Goldman Sachs stated last month they had a target of $2,300, as recovery from the the coronavirus-related recession fuels higher inflation next year. Goldman’s economics team sees inflation rising to 3% next year before weakening through year-end. Further fuel could be added from a recovery in demand from India and China.
Punchy, you may think.
The gold price rose strongly in the first half of 2020, in large part due to the fall in both nominal and real yields. An increase in safe-haven investment demand in the wake of the virus-induced economic slump also contributed, Capital Economics wrote recently. The research house explained the the price rise has been strong since the start of 2019, riding an 18-month surge in demand for ETF holdings as a safe-haven investment. That is a process that gathered pace in the face of the pandemic.
Gold price retraces after August peak
However, the gold price has dipped from its August peak. Investors rotated out of safe havens into riskier assets on hopes of a vaccine-induced economic boom next year.
The story here is more conflicting. Yes, vaccines appear to be coming faster than London buses in rush hour.
However, so are infection rates and hospitalizations.

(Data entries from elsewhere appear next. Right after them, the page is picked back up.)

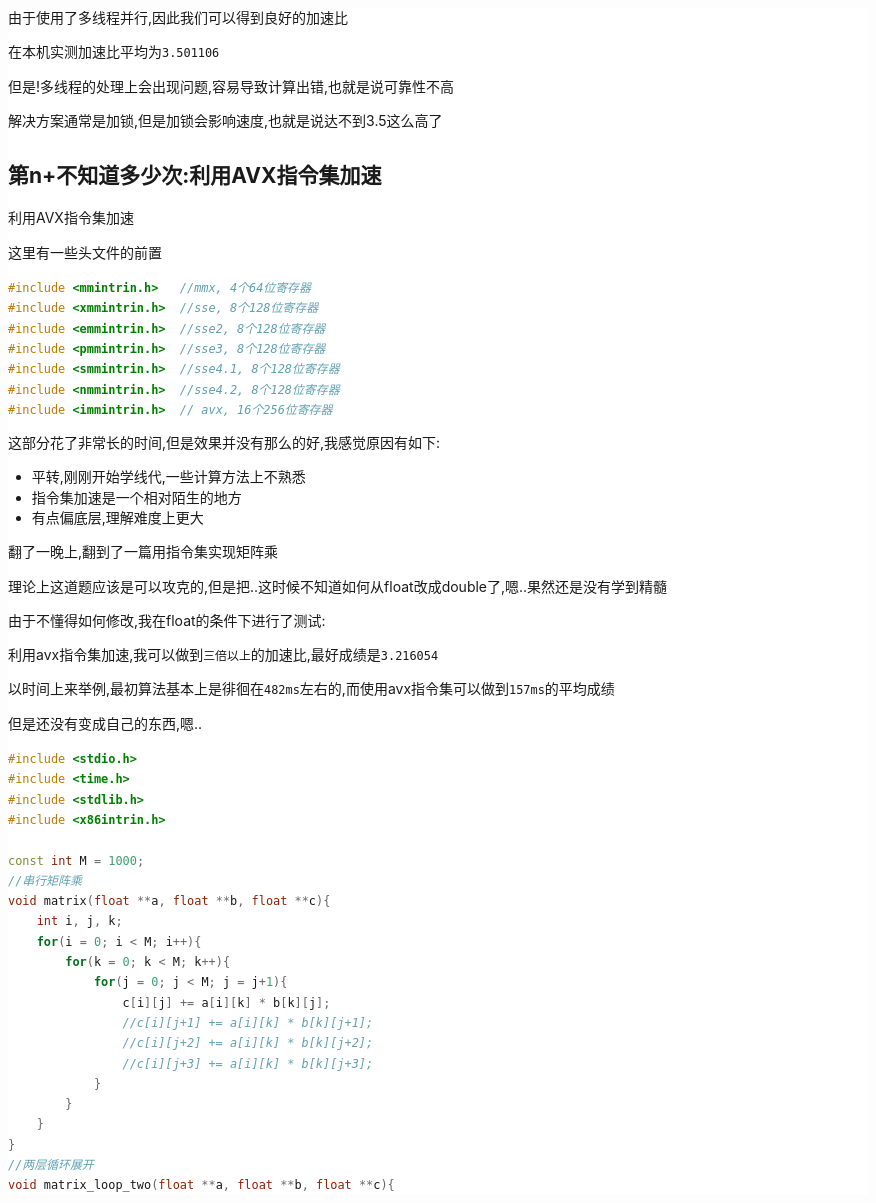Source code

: 由于使用了多线程并行,因此我们可以得到良好的加速比

在本机实测加速比平均为`3.501106`



但是!多线程的处理上会出现问题,容易导致计算出错,也就是说可靠性不高

解决方案通常是加锁,但是加锁会影响速度,也就是说达不到3.5这么高了

## 第n+不知道多少次:利用AVX指令集加速

利用AVX指令集加速

这里有一些头文件的前置

```c++
#include <mmintrin.h>   //mmx, 4个64位寄存器
#include <xmmintrin.h>  //sse, 8个128位寄存器
#include <emmintrin.h>  //sse2, 8个128位寄存器
#include <pmmintrin.h>  //sse3, 8个128位寄存器
#include <smmintrin.h>  //sse4.1, 8个128位寄存器
#include <nmmintrin.h>  //sse4.2, 8个128位寄存器
#include <immintrin.h>  // avx, 16个256位寄存器
```



这部分花了非常长的时间,但是效果并没有那么的好,我感觉原因有如下:

- 平转,刚刚开始学线代,一些计算方法上不熟悉
- 指令集加速是一个相对陌生的地方
- 有点偏底层,理解难度上更大



翻了一晚上,翻到了一篇用指令集实现矩阵乘

理论上这道题应该是可以攻克的,但是把..这时候不知道如何从float改成double了,嗯..果然还是没有学到精髓



由于不懂得如何修改,我在float的条件下进行了测试:

利用avx指令集加速,我可以做到`三倍以上`的加速比,最好成绩是`3.216054`

以时间上来举例,最初算法基本上是徘徊在`482ms`左右的,而使用avx指令集可以做到`157ms`的平均成绩



但是还没有变成自己的东西,嗯..

```c++
#include <stdio.h>
#include <time.h>
#include <stdlib.h>
#include <x86intrin.h>

const int M = 1000;
//串行矩阵乘
void matrix(float **a, float **b, float **c){
	int i, j, k;
	for(i = 0; i < M; i++){
		for(k = 0; k < M; k++){
			for(j = 0; j < M; j = j+1){
				c[i][j] += a[i][k] * b[k][j];
				//c[i][j+1] += a[i][k] * b[k][j+1];
				//c[i][j+2] += a[i][k] * b[k][j+2];
				//c[i][j+3] += a[i][k] * b[k][j+3];	
			}
		}
	}
}
//两层循环展开
void matrix_loop_two(float **a, float **b, float **c){
```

It will be a dark winter, as actual vaccination rates fail to live up to expectations and people continue to die. However, markets generally look forward, not at the present. The expectation remains that, sooner or later, markets will recover as vaccinated immunity spreads through the population.
Capital Economics takes a more cautious view of the pace of recovery. The upside to the gold price in 2021 will be limited to around $1,900 in 2021, an average of only about $60 above the current level.

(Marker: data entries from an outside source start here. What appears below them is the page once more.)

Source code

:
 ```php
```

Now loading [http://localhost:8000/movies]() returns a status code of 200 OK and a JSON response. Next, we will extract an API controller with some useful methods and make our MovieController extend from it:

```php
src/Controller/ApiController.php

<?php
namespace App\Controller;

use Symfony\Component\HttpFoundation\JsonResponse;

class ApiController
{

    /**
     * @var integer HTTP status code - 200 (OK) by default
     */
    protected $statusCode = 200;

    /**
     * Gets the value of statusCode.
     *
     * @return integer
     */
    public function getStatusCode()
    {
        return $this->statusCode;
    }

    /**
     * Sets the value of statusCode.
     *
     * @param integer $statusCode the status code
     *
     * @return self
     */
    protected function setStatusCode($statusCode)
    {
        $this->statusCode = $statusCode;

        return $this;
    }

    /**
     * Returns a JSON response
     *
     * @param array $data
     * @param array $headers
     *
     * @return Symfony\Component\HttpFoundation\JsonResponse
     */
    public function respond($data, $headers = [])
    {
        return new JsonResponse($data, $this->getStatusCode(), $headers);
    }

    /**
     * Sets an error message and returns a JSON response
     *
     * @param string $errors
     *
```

As with 2020, yields will remain a key issue. Capital Economics expects yields will be kept low and inflation will be allowed to rise above target, at least in the U.S.
Two price drivers are cited in their recent report that may undermine even Capital Economics’ cautious view.
The first is contrary to Goldman Sachs’s prediction that a rise in U.S. nominal yields, possibly as a result of a faster-than-anticipated pick-up in U.S. economic activity, could push up inflation. In turn, that that would drive the gold price.
Meanwhile, Capital Economics sees it as a risk. Increasing inflation would undermine the prolonged low-rate environment and dissuade investment in non-interest-bearing assets, like gold.
Make what you will of that. However, the second trend could be a rapid recovery, which could drive more risk appetite. Hence, that lead to a move away from safe-haven assets – a key driver of the gold price this year as the pandemic unfolded.
What’s next for gold?
So, there are conflicting opinions.
Where does that leave our view of the gold price?
Let’s start with the fundamentals.
Physical demand could pick up in 2021. China is forecast for potentially double-digit growth in 2021 with a strong tailwind from this year’s stimulus measures and a robust recovery in consumption.
India, the other major physical gold market, does not look as positive. The country will likely have a slow vaccine rollout and is facing severe banking risks. That could hamper the Indian economy’s recovery in 2021. In turn, a slower recovery could impact consumer appetite for spending, with unemployment up and some sectors still struggling.
We suspect Capital Economics is probably closer to the likely trend in prices next year. Gold is likely to hang onto its 2020 gains. However, a rise to $2,300 seems a stretch a more risk-on environment is unlikely to support.